* _Task objective_
Only the lines that hold the word "available" are wanted from this listing.
Start of Block
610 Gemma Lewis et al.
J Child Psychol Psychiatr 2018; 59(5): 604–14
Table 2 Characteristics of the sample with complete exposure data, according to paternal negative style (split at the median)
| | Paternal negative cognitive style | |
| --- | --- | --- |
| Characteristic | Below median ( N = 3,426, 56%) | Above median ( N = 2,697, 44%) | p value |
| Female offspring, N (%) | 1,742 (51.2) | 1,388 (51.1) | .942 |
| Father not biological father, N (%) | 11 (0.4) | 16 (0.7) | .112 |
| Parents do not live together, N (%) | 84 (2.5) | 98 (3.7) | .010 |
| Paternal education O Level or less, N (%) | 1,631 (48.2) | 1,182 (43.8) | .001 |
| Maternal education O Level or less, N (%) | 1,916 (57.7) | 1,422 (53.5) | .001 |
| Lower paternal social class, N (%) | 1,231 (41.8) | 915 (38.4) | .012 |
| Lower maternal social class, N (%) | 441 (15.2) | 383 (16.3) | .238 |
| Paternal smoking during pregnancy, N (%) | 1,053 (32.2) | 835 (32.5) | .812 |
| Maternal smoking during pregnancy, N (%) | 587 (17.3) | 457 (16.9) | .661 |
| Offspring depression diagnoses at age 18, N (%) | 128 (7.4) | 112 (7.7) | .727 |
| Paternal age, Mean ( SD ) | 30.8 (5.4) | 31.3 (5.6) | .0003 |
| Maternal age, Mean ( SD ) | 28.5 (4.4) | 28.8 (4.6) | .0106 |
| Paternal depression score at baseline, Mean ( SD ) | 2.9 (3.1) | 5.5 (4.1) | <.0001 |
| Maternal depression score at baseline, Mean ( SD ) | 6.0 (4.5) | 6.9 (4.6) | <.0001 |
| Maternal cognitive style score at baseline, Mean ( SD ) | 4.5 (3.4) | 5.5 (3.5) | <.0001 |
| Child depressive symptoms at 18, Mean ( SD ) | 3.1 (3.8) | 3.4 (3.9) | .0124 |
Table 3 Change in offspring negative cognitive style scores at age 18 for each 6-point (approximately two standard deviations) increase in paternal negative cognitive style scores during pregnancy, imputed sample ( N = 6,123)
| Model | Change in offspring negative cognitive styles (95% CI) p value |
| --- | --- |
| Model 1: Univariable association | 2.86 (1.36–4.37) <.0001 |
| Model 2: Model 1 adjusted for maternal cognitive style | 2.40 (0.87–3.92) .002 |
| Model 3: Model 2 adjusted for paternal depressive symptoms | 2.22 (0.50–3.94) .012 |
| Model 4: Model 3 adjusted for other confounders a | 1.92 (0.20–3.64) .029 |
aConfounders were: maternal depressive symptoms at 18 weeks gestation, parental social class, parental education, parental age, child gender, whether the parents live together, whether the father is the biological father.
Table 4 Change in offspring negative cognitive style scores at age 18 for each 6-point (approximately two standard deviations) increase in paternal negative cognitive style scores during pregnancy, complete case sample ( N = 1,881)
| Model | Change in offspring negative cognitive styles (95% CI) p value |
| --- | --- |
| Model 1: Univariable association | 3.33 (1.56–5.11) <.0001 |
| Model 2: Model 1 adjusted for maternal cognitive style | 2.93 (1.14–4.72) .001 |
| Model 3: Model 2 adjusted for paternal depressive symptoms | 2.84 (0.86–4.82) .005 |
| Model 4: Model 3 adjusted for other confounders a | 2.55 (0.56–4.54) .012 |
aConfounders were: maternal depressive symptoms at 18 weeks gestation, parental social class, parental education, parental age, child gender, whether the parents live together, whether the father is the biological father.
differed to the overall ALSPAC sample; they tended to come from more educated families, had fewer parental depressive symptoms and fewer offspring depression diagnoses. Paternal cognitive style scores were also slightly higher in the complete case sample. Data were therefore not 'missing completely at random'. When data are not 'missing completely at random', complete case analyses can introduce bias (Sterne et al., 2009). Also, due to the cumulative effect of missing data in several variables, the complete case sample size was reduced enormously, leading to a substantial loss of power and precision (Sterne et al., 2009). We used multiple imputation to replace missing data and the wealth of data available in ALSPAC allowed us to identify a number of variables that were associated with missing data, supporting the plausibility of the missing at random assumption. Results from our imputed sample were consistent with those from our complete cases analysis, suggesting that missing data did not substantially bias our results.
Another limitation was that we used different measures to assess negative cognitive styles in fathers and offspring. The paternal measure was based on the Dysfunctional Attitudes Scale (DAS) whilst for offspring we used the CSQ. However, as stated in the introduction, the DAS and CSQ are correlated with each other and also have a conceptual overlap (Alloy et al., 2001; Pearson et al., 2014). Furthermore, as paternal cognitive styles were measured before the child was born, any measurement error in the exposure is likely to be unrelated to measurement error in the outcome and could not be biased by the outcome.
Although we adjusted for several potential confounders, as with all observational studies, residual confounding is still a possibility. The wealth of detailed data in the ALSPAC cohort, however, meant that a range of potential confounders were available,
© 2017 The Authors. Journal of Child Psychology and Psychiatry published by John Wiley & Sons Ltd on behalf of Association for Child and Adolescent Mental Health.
End of Block
* _Result below_
differed to the overall ALSPAC sample; they tended to come from more educated families, had fewer parental depressive symptoms and fewer offspring depression diagnoses. Paternal cognitive style scores were also slightly higher in the complete case sample. Data were therefore not 'missing completely at random'. When data are not 'missing completely at random', complete case analyses can introduce bias (Sterne et al., 2009). Also, due to the cumulative effect of missing data in several variables, the complete case sample size was reduced enormously, leading to a substantial loss of power and precision (Sterne et al., 2009). We used multiple imputation to replace missing data and the wealth of data available in ALSPAC allowed us to identify a number of variables that were associated with missing data, supporting the plausibility of the missing at random assumption. Results from our imputed sample were consistent with those from our complete cases analysis, suggesting that missing data did not substantially bias our results.
Although we adjusted for several potential confounders, as with all observational studies, residual confounding is still a possibility. The wealth of detailed data in the ALSPAC cohort, however, meant that a range of potential confounders were available,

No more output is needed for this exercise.